Amazon India Puts Generative AI Inside Seller Operations
Amazon is rolling out an AI-powered Seller Assistant for Indian merchants, using Bedrock, Nova and Anthropic Claude to cut listing work, support inventory and advertising decisions, and test the tool during Prime Day demand.

Seller Central Gets An AI Operating Layer
Amazon is moving generative AI deeper into its Indian marketplace by rolling out Seller Assistant inside Seller Central.
The tool is designed as a 24/7 chatbot for merchants and is built on Amazon Bedrock, Amazon Nova foundation models and Anthropic Claude.
The deployment is aimed at sellers who need help with onboarding, catalog creation, advertising, inventory management and cross-border expansion.

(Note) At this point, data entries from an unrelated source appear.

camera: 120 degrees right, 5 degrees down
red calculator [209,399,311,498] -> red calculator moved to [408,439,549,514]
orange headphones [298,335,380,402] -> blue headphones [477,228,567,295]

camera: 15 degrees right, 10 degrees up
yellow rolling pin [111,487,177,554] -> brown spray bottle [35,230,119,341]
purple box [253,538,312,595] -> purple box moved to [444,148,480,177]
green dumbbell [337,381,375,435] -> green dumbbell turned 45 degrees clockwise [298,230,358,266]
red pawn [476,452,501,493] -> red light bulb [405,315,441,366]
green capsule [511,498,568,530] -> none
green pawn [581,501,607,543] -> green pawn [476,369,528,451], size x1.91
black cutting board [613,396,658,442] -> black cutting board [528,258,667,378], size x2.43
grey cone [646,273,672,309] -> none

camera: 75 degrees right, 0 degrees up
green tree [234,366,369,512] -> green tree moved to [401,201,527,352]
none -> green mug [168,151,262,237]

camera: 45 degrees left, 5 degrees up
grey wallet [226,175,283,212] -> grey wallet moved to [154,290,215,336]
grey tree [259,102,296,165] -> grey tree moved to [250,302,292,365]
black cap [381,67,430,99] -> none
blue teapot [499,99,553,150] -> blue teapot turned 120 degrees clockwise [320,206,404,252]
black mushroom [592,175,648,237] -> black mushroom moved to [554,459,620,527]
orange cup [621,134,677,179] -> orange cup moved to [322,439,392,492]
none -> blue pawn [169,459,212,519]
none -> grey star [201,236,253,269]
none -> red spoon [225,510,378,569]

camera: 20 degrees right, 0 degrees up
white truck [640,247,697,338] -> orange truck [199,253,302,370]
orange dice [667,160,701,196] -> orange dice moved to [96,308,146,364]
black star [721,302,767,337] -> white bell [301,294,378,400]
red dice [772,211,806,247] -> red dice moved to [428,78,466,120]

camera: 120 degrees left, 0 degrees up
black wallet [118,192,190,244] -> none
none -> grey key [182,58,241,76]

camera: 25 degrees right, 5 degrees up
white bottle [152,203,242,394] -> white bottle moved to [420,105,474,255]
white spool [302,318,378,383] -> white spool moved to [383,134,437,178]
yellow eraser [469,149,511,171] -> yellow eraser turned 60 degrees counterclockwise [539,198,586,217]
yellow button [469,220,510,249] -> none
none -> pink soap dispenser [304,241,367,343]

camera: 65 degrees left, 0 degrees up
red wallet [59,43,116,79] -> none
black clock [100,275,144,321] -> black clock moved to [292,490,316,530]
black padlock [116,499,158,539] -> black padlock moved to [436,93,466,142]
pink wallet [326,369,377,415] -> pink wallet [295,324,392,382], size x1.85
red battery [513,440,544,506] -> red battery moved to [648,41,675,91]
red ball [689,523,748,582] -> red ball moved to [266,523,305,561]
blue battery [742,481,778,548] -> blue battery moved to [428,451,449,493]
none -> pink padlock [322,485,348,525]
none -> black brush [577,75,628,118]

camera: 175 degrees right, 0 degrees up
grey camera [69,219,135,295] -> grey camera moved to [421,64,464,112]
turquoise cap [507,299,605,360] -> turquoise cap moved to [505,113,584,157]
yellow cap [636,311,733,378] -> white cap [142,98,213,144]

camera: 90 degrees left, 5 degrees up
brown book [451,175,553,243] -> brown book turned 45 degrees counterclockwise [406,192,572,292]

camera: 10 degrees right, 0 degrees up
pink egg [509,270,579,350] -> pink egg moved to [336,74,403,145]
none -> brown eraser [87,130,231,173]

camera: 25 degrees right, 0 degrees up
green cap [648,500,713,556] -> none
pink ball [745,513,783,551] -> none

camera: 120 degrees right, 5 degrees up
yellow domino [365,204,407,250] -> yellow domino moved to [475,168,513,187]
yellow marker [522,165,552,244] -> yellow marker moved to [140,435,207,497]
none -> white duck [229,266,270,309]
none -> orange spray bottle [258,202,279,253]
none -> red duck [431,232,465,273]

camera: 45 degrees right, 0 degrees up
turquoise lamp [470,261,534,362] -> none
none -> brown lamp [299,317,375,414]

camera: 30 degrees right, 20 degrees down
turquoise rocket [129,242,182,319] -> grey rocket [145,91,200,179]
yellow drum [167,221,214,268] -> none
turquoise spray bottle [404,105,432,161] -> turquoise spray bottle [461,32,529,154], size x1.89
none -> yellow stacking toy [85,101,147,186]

Amazon is presenting the assistant as operating support for small businesses rather than a consumer-facing shopping feature, which makes the rollout more relevant to marketplace efficiency than to front-end search alone.
Abhijit Kamra, Amazon's director of seller experience for emerging markets, said the AI features have been provided to 1.7 Mn sellers in India.
He also said the phased rollout began after Smbhav 2025, Amazon's flagship event for MSME startups and entrepreneurs.
Catalog Work Is The First Efficiency Claim
The clearest operational claim is in listing creation.
Amazon says the system can produce product titles, descriptions and attributes.
It can also use a product image or URL to complete up to 70% of the fields needed for a listing, while assisting with image enhancement.
That directly targets a common bottleneck for small merchants moving inventory online.
The company is also applying machine learning to restocking recommendations.
On the advertising side, sellers can use account diagnostics through Amazon's Customized On-Demand Ads Experts programme, known as CODE, for campaign-performance recommendations.
Amazon also pointed to its Vine programme, which allows eligible products to receive reviews from a curated pool of reviewers.
Kamra said operational effort required from sellers has fallen by nearly 70%, while listing errors linked to manual processes have declined by around 10%.
Those figures matter because the assistant is being positioned as a cost and accuracy tool, not only as a chatbot layer.
Prime Day Becomes A Stress Test
The rollout is arriving ahead of Prime Day in July, giving Amazon a high-volume event to test how the newer product-listing and inventory tools perform under pressure.
Kamra said Amazon is watching those tools after positive feedback from sellers in the initial rollout.
International selling is another part of the product scope.
Seller Assistant now gives merchants product recommendations, demand insights and market-level guidance for export opportunities.
It also helps with country-specific compliance requirements, including documentation and regulatory checks, and provides step-by-step tracking of the international expansion process.
That combination gives the product a wider role than basic listing automation.
If the assistant can reduce errors and surface export guidance during busy sales periods, Amazon can use it to make smaller sellers more active across both domestic and cross-border channels.
Training Shows The Adoption Challenge
Amazon India has rolled out Seller Connect programmes in over 20 cities to drive adoption of its AI tools.
More than 5,000 sellers have attended training sessions covering catalog creation, inventory management, fulfillment operations and growth planning.
The training numbers show why marketplace AI is still partly an enablement problem.
A tool built into Seller Central may reduce repetitive work, but small businesses still need to trust the recommendations and understand where automated listing, advertising and compliance guidance should be checked by a human.
Amazon's stated target is broader than one shopping event.
Kamra said the initiative is aimed at impacting 15 Mn businesses by 2030.
The larger Indian market opportunity is also explicit: India's ecommerce market is expected to reach $300 Bn by 2030, with MSMEs identified as a key growth driver.
Merchant AI Is Becoming Platform Infrastructure
Amazon is not alone in moving AI from customer experience into merchant operations.
Flipkart and Snapdeal have introduced AI-powered seller tools, Meesho has added voice AI and AI-powered personalisation in discovery, and software providers for merchants are building AI capabilities for catalog management, marketing and customer engagement.
For SendTech Times readers, the useful signal is that ecommerce AI is becoming infrastructure for marketplace supply.
Amazon's Indian rollout ties foundation models, cloud infrastructure, seller training and export compliance into the merchant workflow.
The next proof point is whether those tools continue to reduce manual work and listing errors when Prime Day volume tests the system.